To the sea - the walk ahead

To the sea – the walk ahead

The air was warm, the breeze gentle, and the tang of the salty air invigorating. It felt that summer had definitely arrived, as I slung my camera over my shoulder and headed for the Great South Wall.

It was my first visit here since the autumn when the day was bright and the breeze blustery. Today, thankfully, was totally inviting, and my arrival in mid-morning meant that there were only a few walkers enjoying the beautiful weather. And, of course, the unique scene and images of Dublin.

The building of the Great South Wall began in 1715 when it was authorised by the Dublin City assembly. It was built in response to the problems caused by silting at the mouth of the River Liffey, which prevented large ships from landing. Most of the wall is constructed from large granite blocks brought from the quarries in Dalkey, and it was, for a time, the world’s longest sea-wall. Building took many years, and the red-painted Poolbeg Lighthouse at the tip of the wall was constructed in 1820.

Poolbeg Lighthouse - looking great

Poolbeg Lighthouse – looking great

The view from the lighthouse – 360 degrees – of Dublin, is fascinating, especially for those who have never stood there before.
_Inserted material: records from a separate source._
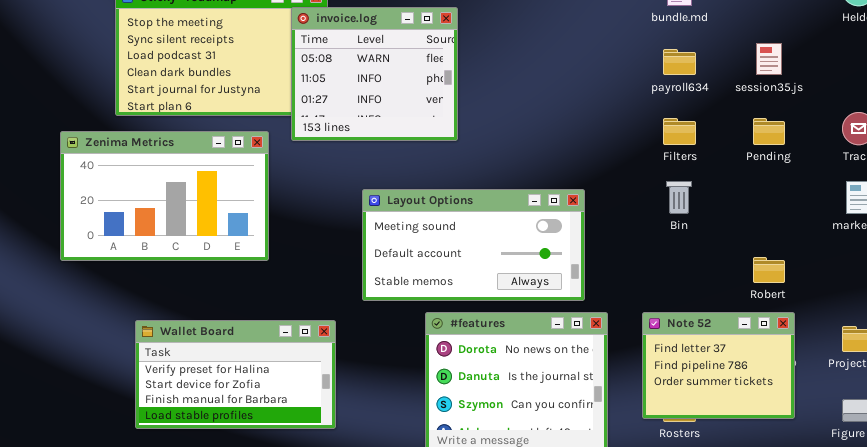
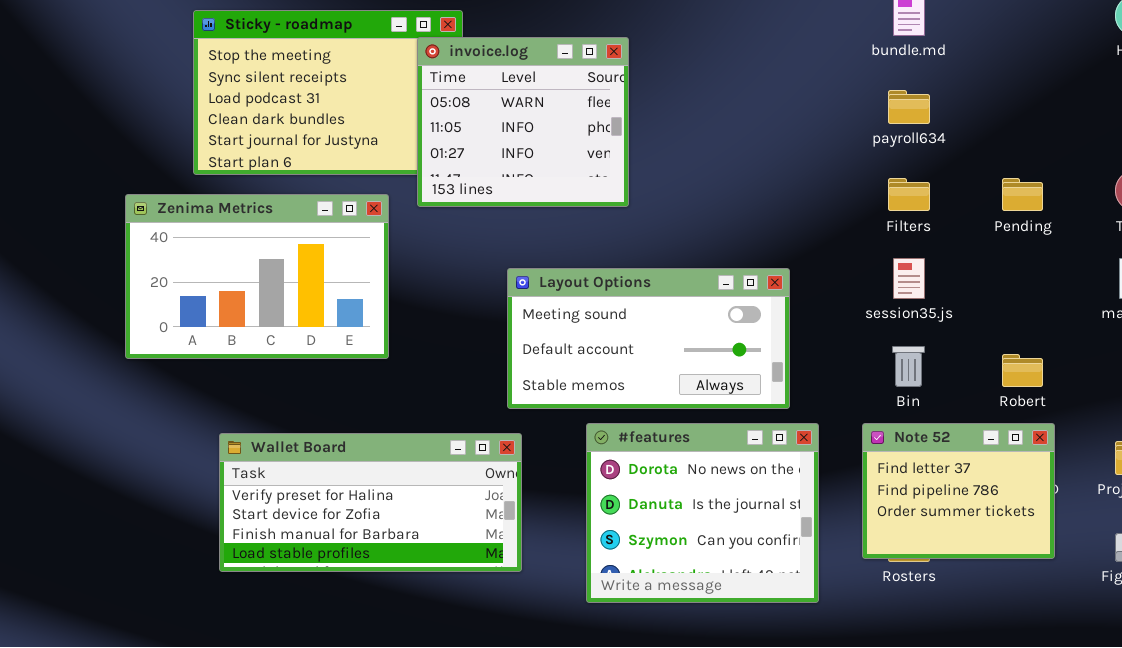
session35.js: [756,43,782,75] -> [893,258,925,299], moved
Bin: [666,181,692,214] -> [892,346,925,387], moved
Wallet Board: [135,320,336,429] -> [219,433,522,572], resized

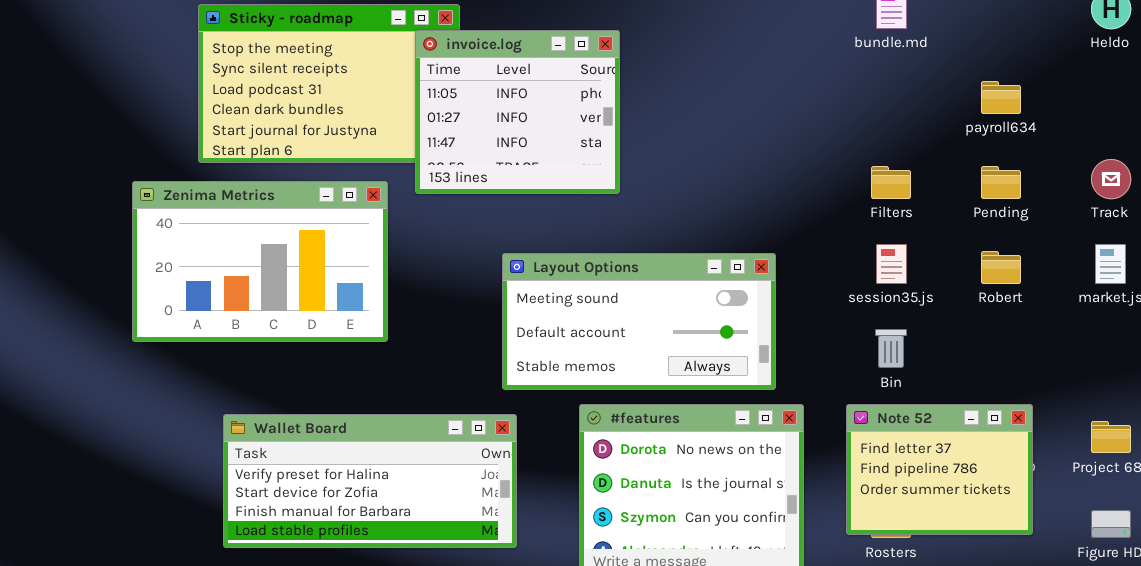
invoice.log: [417,37,629,207] -> [415,30,620,194], scrolled down 1 row
payroll634: [888,90,930,124] -> [981,81,1021,114], moved
Robert: [1002,354,1043,387] -> [981,251,1021,284], moved

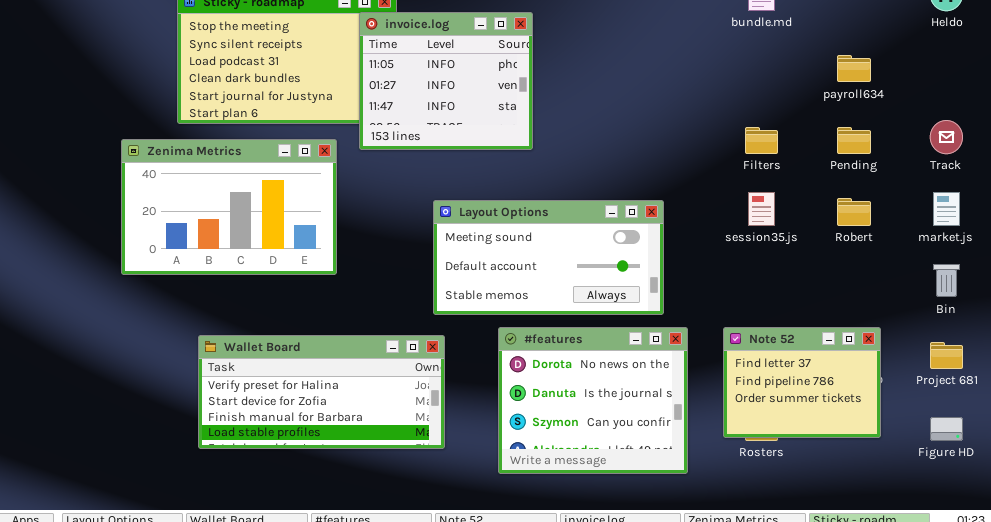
Bin: [875,329,907,368] -> [933,264,960,297], moved

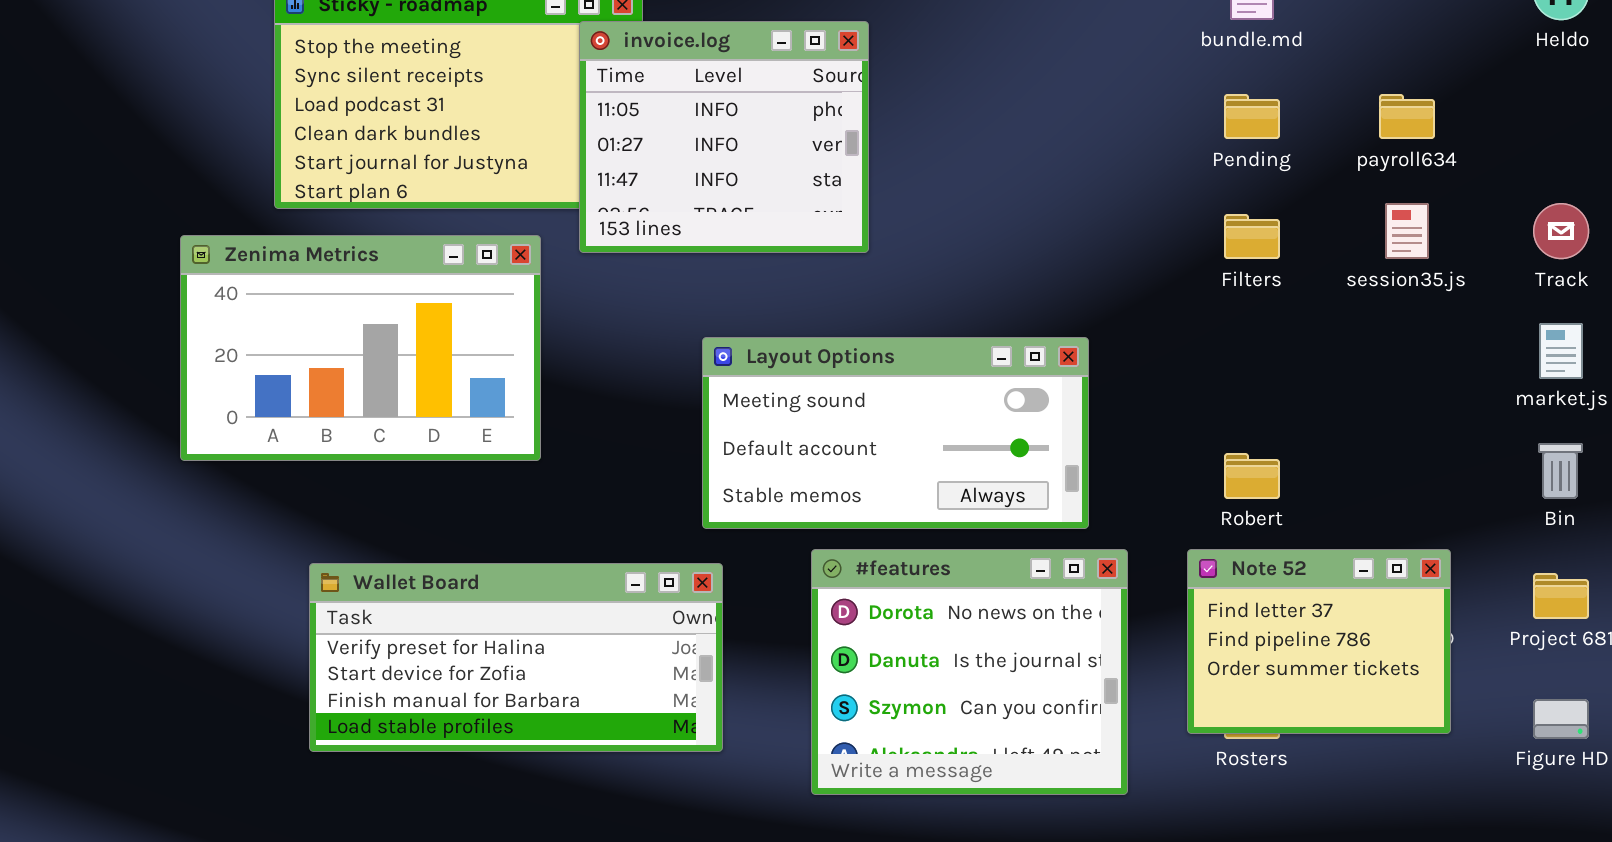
Pending: [837,127,871,154] -> [1224,94,1280,139], moved
session35.js: [748,192,775,226] -> [1385,203,1429,259], moved
Robert: [837,198,871,226] -> [1224,453,1280,499], moved

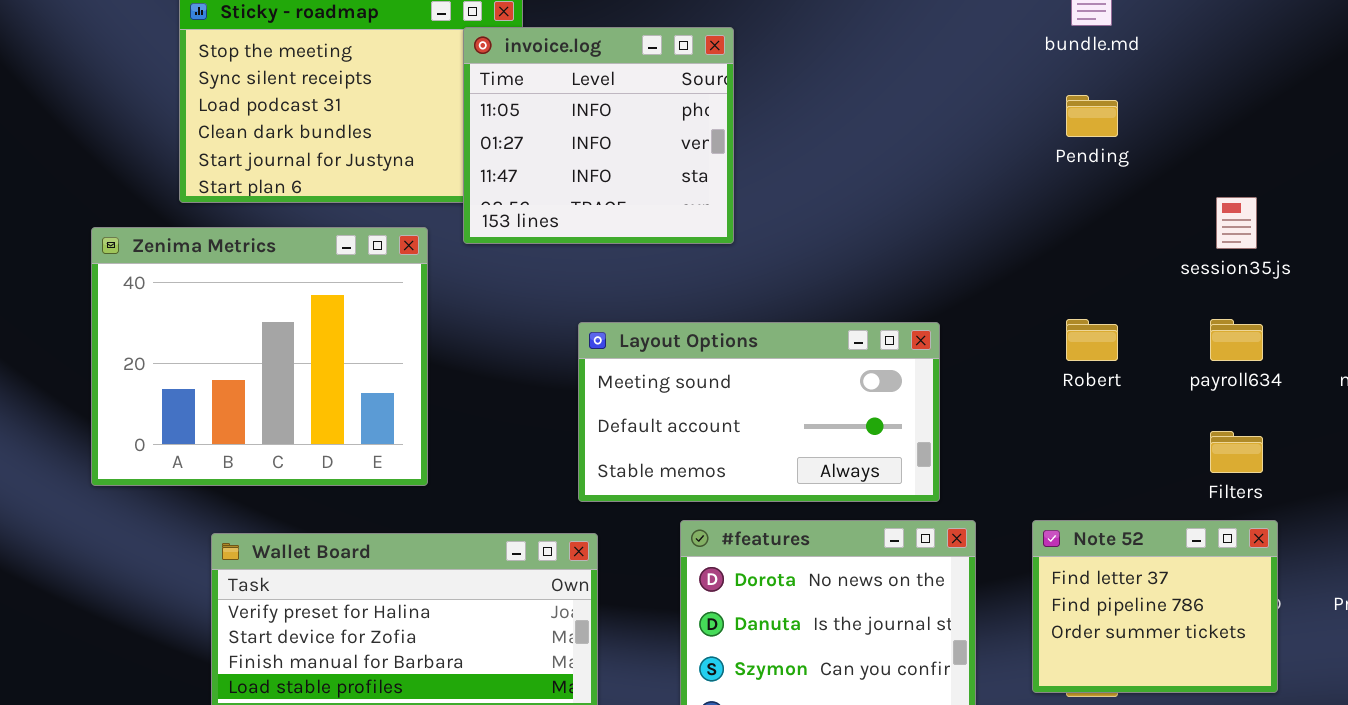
payroll634: [1379,94,1435,139] -> [1210,319,1263,361], moved
Filters: [1224,214,1280,259] -> [1210,431,1263,473], moved
Zenima Metrics: [180,235,541,461] -> [91,227,428,486], resized
Robert: [1224,453,1280,499] -> [1066,319,1118,361], moved

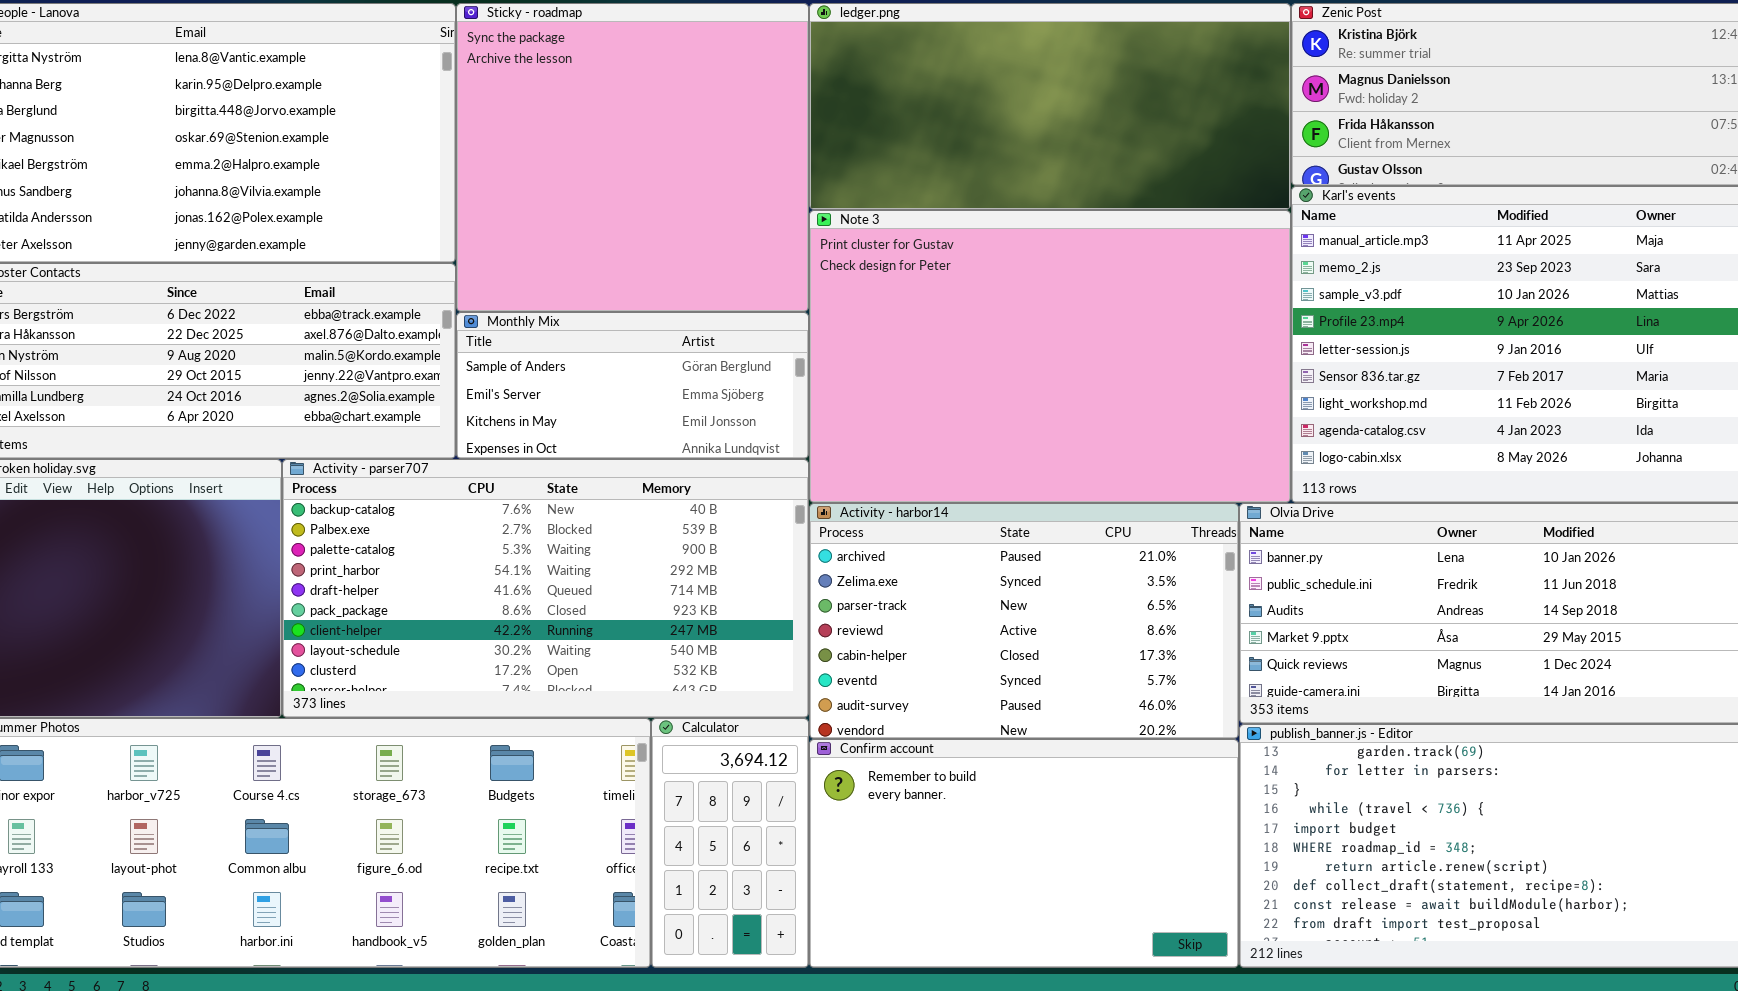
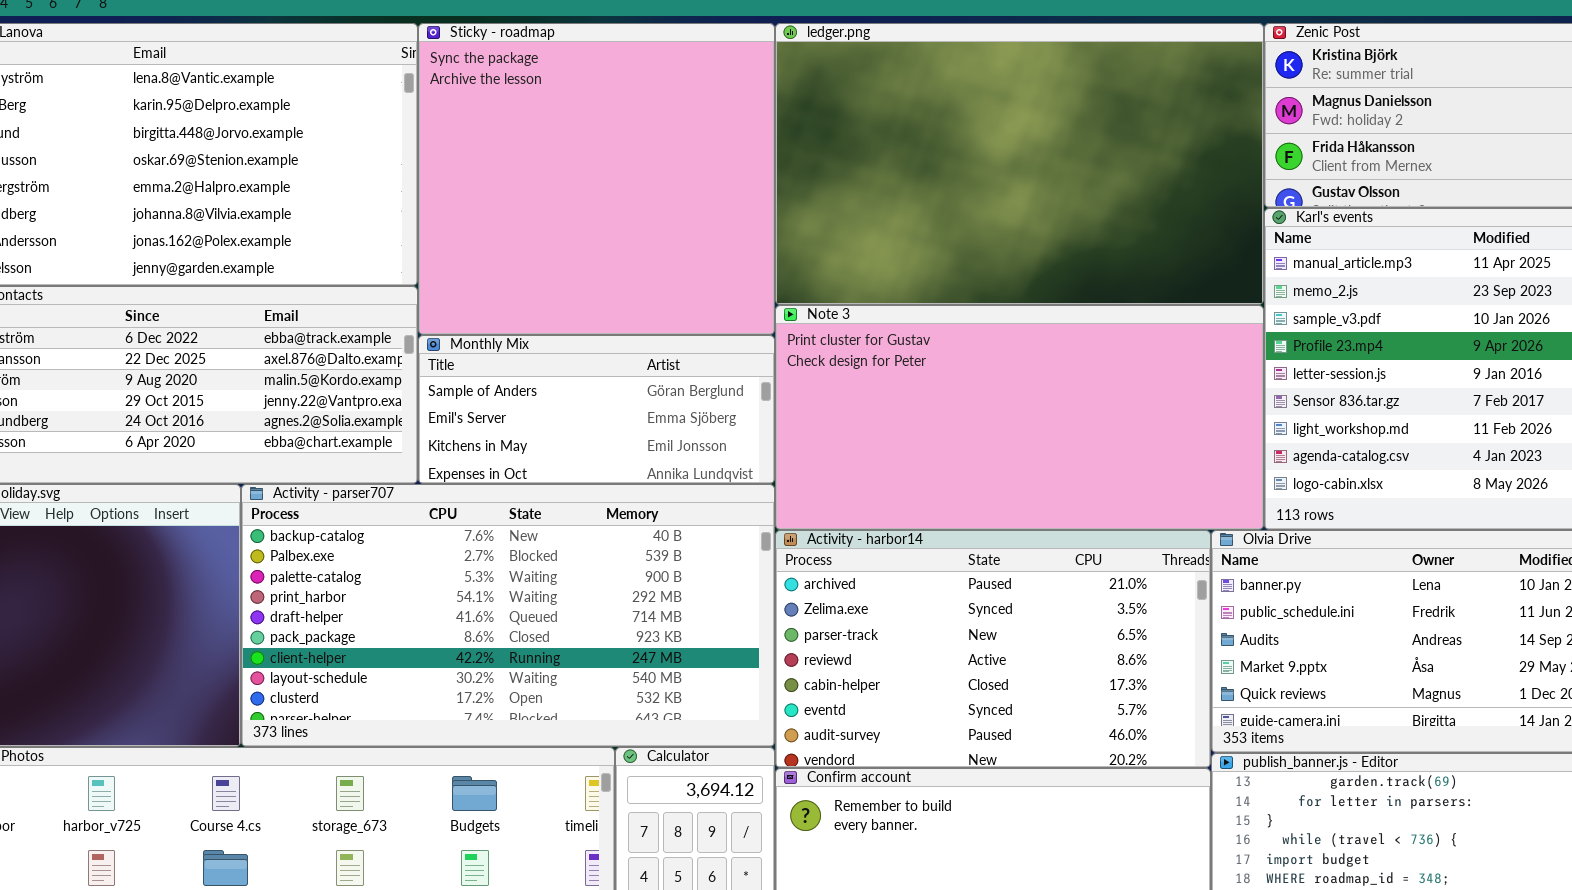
ledger.png: [809,3,1291,210] -> [775,23,1264,305], resized
Note 3: [809,210,1291,503] -> [775,305,1264,530], resized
You are in the middle of the bay, almost equi-distant from Howth and Killiney, with only ships travelling in and out of Dublin Port for company. It is a new way of looking at the city, and one not to be missed, especially on a bright, sunny day. 

Fantastic sky over Clontarf  (pic taken from Great South Wall)

Fantastic sky over Clontarf (pic taken from Great South Wall)

At the start of the wall is the Pigeon House, which was named after John Pigeon who ran a small hotel (built between 1793-95) that catered for travellers who had to be ferried to and from their ships. Sadly, it has nothing to do with the myriad of pigeons about the place! However, there are plenty of birds and animals to be seen as the GSW is now a Special Protection Area (SPA), and the adjacent Irishtown Nature Park is popular.

Being out on the water, and you do feel that you are floating on Dublin Bay, is a wonderful feeling and something that this hidden gem always delivers.